Second, to say that crisis equals opportunities makes is sound like a football match or playing poker: with luck or skills we can manoeuvre the opponent and get some advantage.

One writer at The Correspondent (12.01.2015) raised the question whether the 2010 earthquake in Haiti also was a “fresh opportunity”, indeed the “best thing that ever happened to Haiti?” Around 200.000 people died in the earthquake, a vast majority being poor, which is the reason it is been called a classquake. With the same logic, was the slave trade an opportunity for black people (someone’s descendants became president), and was colonisation an opportunity for the colonized people (they did get railways)? Only fascists and psychopaths would answer yes to such questions.

The corona virus is likely to kill hundreds of thousands, if not millions, of people, not least poor workers in the global south; millions will suffer from the current economic crash; and then, lets not forget, the dreadful human consequences that will come from global warming.

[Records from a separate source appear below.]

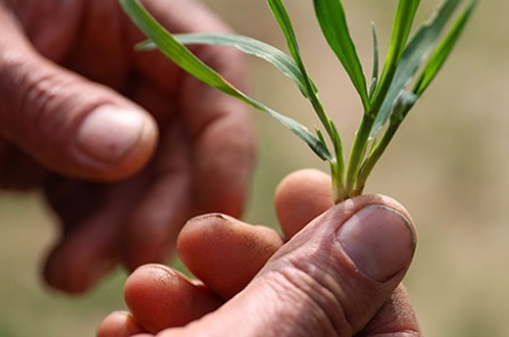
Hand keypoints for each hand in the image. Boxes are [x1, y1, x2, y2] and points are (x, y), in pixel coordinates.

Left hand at [0, 0, 253, 292]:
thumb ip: (49, 101)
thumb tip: (136, 150)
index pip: (204, 59)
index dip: (225, 128)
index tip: (219, 199)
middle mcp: (114, 53)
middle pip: (182, 132)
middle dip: (166, 197)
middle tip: (140, 256)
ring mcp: (89, 107)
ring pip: (143, 179)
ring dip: (123, 231)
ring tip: (76, 274)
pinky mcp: (58, 154)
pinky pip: (95, 204)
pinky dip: (87, 242)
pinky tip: (59, 270)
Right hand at [98, 169, 419, 336]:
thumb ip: (326, 286)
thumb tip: (388, 220)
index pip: (387, 320)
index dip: (347, 248)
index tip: (300, 186)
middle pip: (307, 312)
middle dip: (248, 262)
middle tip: (196, 236)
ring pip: (245, 326)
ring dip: (189, 293)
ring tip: (141, 287)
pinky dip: (162, 329)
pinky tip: (120, 325)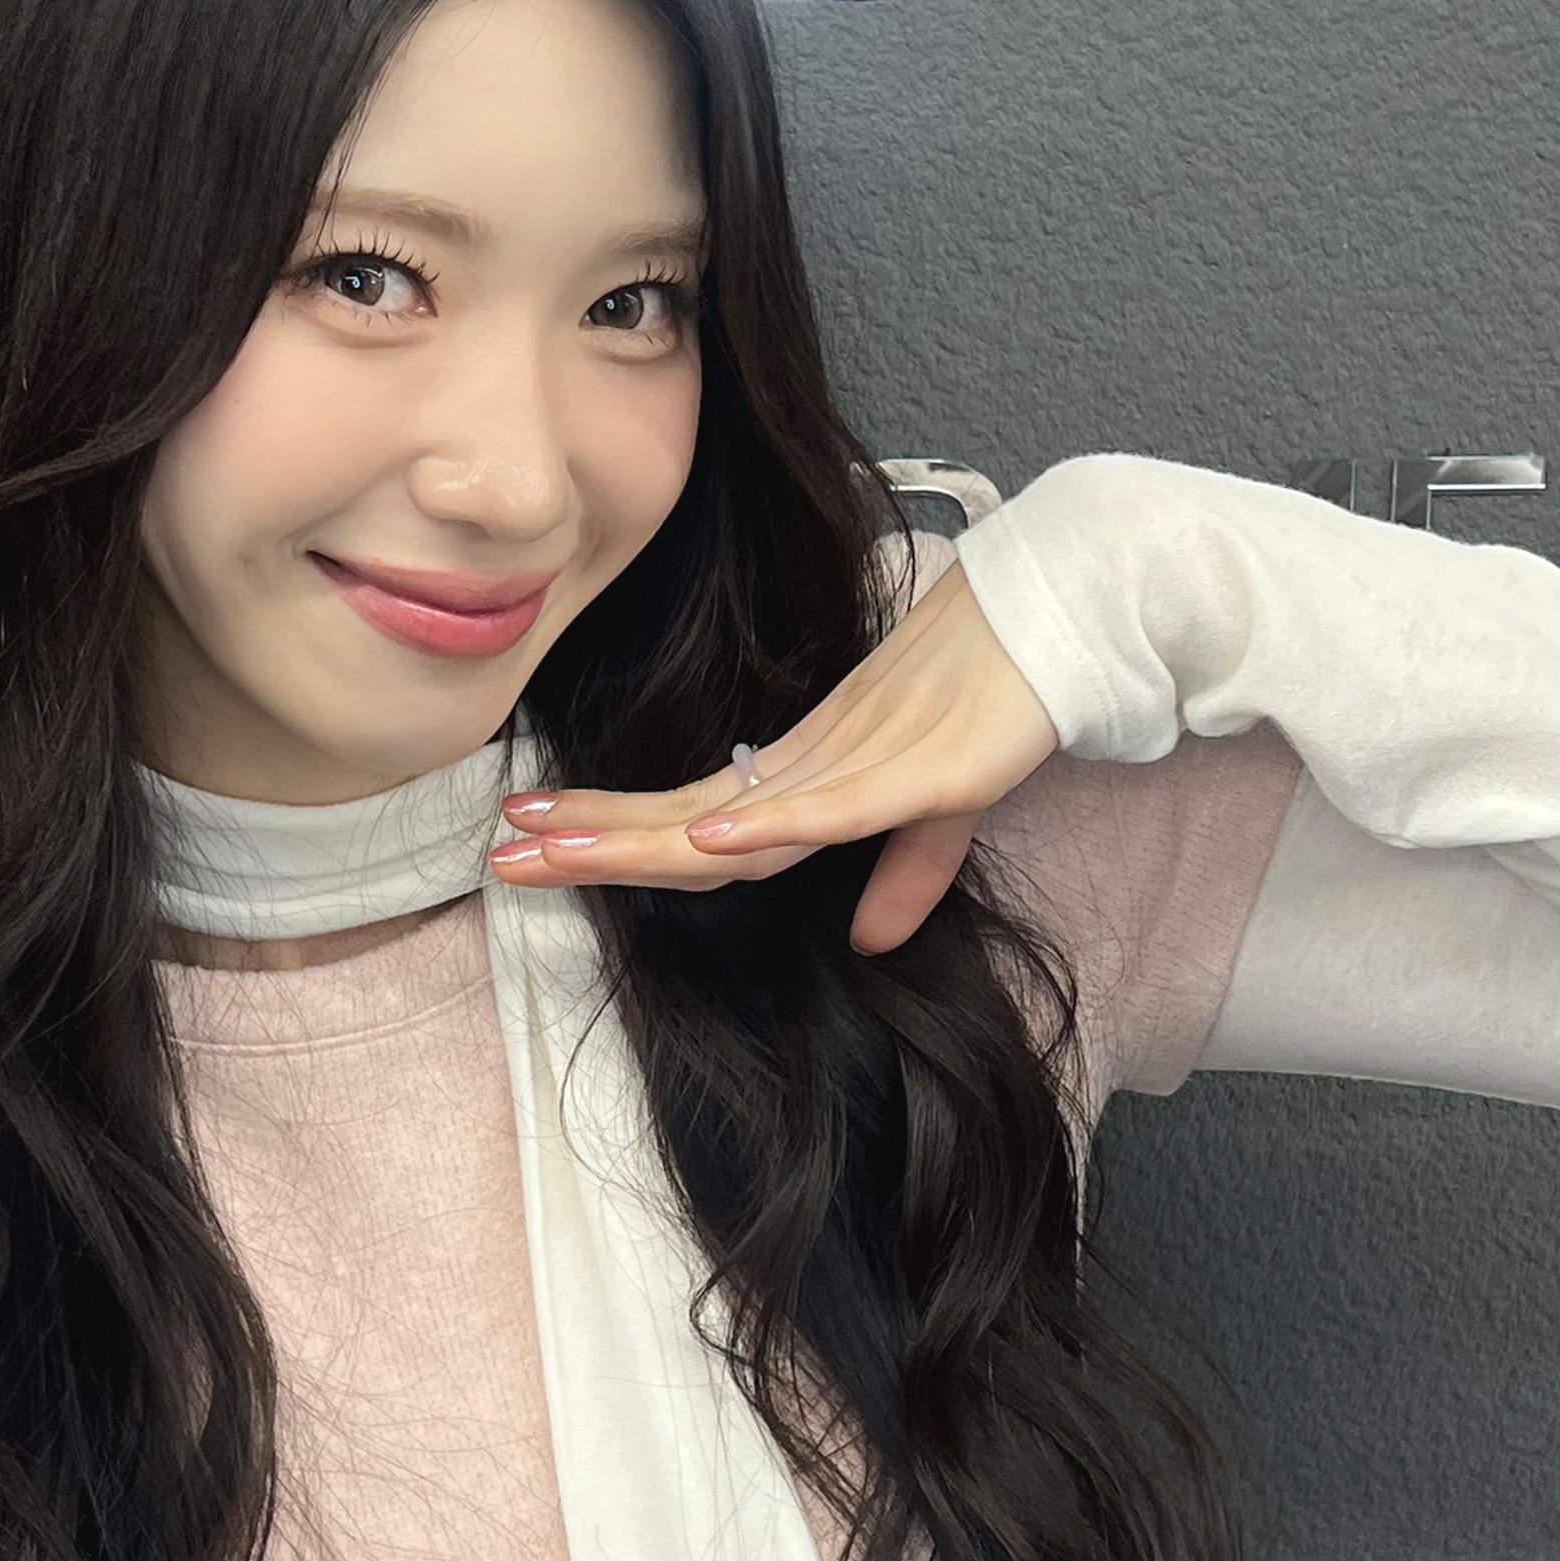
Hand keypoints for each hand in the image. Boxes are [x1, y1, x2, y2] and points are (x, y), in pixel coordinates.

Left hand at [489, 560, 1060, 952]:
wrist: (1058, 619)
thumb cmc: (995, 696)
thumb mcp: (939, 810)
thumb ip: (902, 874)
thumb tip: (869, 941)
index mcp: (809, 778)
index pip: (693, 821)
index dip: (615, 835)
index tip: (534, 838)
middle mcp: (813, 770)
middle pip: (685, 825)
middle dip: (592, 840)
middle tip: (500, 849)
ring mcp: (858, 768)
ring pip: (731, 822)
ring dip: (639, 839)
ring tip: (553, 846)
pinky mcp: (917, 773)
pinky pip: (830, 809)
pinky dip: (767, 827)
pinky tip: (705, 841)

Are these golden opportunities, really?

Humanity, according to the Yugoslavian economist Rikard Stajner, faces two afflictions: war and crisis. This is an approach I find more fruitful. Rather than seeing crises as opportunities, we should understand both economic and ecological capitalist crises more a par with war, hunger, slavery, etc. The crises are not primarily something to use, but something to fight.

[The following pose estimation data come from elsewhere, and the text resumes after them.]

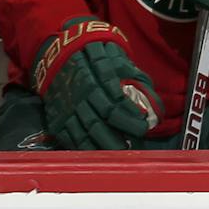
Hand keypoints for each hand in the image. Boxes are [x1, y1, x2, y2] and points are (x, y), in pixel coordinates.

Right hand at [35, 26, 161, 149]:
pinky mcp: (56, 117)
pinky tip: (96, 154)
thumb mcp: (116, 59)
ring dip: (101, 146)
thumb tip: (152, 106)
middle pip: (98, 121)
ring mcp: (66, 108)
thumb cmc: (95, 58)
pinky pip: (68, 137)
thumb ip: (134, 80)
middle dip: (117, 137)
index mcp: (95, 79)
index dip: (129, 116)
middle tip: (133, 148)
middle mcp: (79, 95)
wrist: (57, 54)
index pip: (113, 102)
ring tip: (117, 154)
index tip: (144, 125)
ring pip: (83, 132)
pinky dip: (82, 148)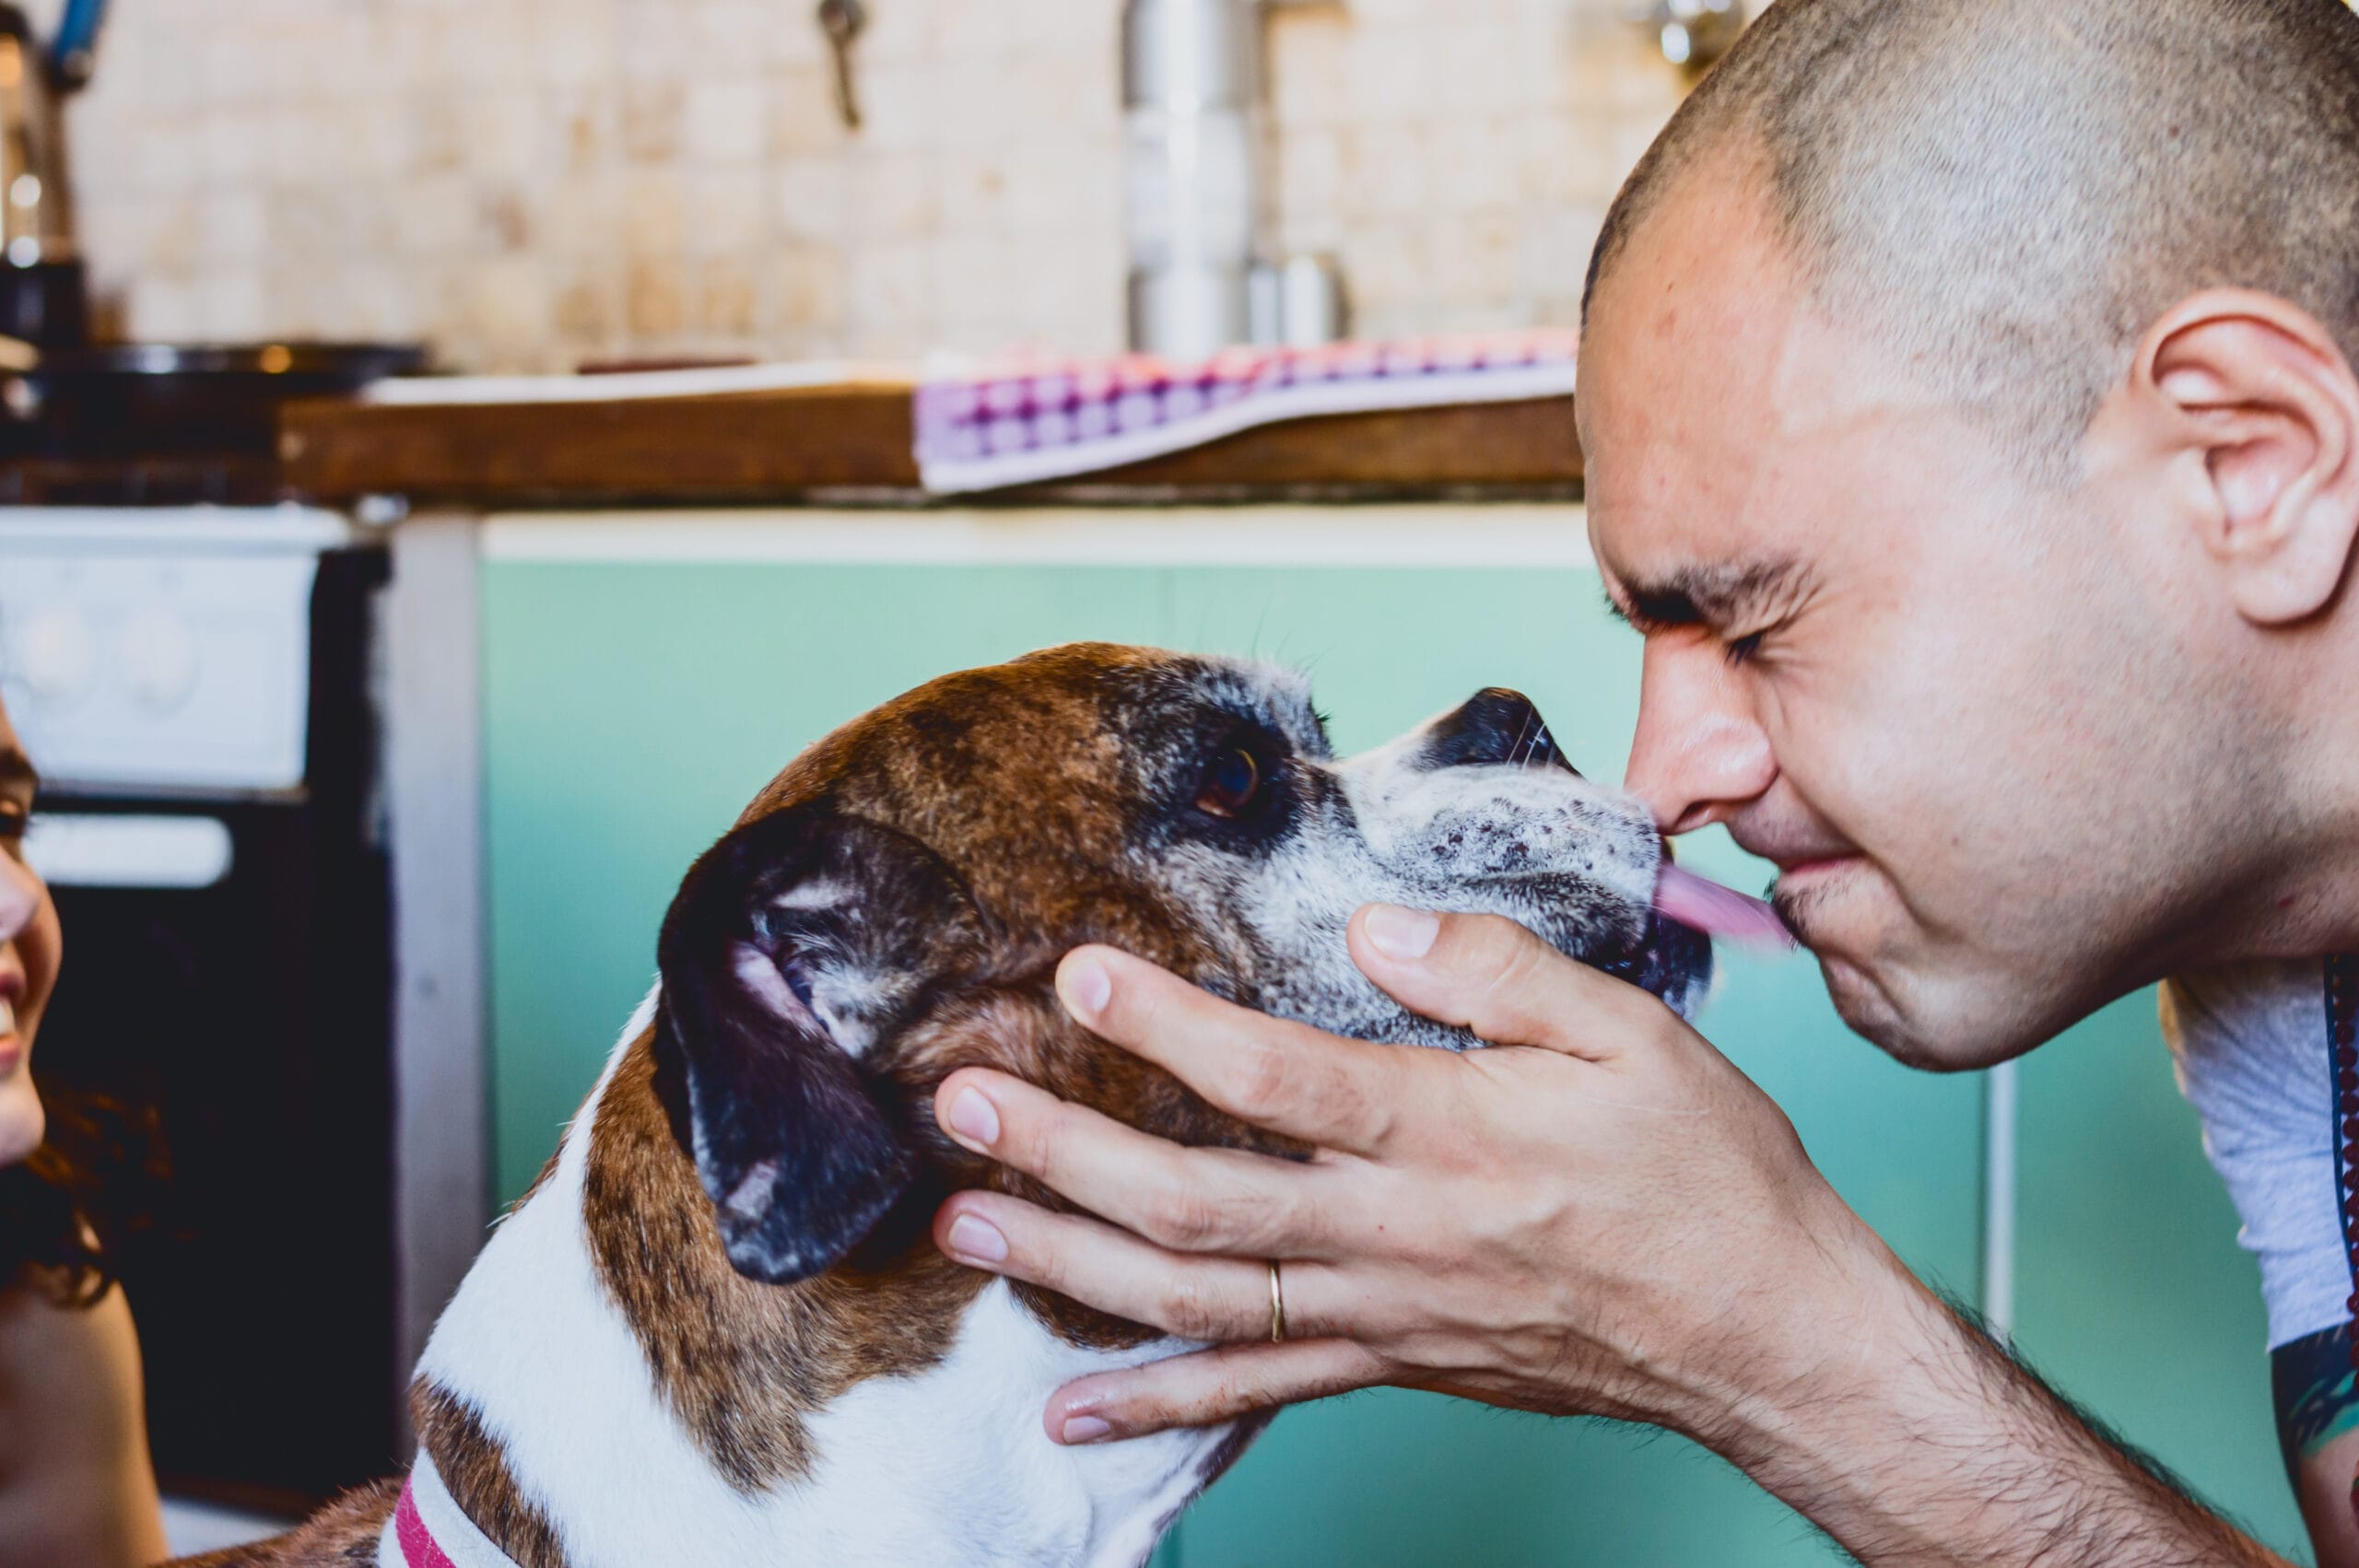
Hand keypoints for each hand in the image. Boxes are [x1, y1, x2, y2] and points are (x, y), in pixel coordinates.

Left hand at [929, 904, 1904, 1454]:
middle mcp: (1396, 1233)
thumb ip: (1492, 969)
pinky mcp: (1392, 1363)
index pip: (1278, 1074)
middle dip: (1063, 1153)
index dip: (1168, 1025)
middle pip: (1196, 1201)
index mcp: (1450, 1134)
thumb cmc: (1706, 1175)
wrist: (1766, 1334)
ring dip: (1069, 1267)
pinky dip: (1156, 1406)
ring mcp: (1384, 1312)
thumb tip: (1372, 927)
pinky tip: (1069, 1413)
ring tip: (965, 1229)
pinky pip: (1255, 1392)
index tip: (1081, 972)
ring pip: (1196, 1302)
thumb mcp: (1629, 1030)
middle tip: (962, 1103)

Obviously, changes do come with a different pace during crisis, and of course we need to steer the crisis and its consequences in the best possible manner (exactly like we are always trying to steer politics in a more progressive direction). But defining the crises themselves as enemies will sharpen our analysis.

That Stajner is connecting crisis and war is interesting, not least from an historical perspective. For socialists in the 1910s, the revolution was not only possible through direct class struggle between workers and capitalists. It was also crucial to end (or stop) the capitalist (imperialist) wars. Today, analogously, in addition to the conventional class struggle organised at workplaces, neighbourhoods, etc., we also need to resist the capitalist crisis. Socialist struggle today need agitate for ending the crisis, which means ending its causes.

Class struggle must be directed against the class that creates and lives off the crises of capitalism. The capitalist class must be held accountable for sustaining and defending a system that in order to exist is based on letting poor people die. This is the class that owns and controls capital. The focus on cultural distinctions between so called workers and the middle class is now even more political irrelevant than ever. Now, the working class – in its broadest definition – must fight the class that makes the crisis.

At the centre of our socialist struggle we need to have a class war against the capitalist crisis – and against the class that makes them.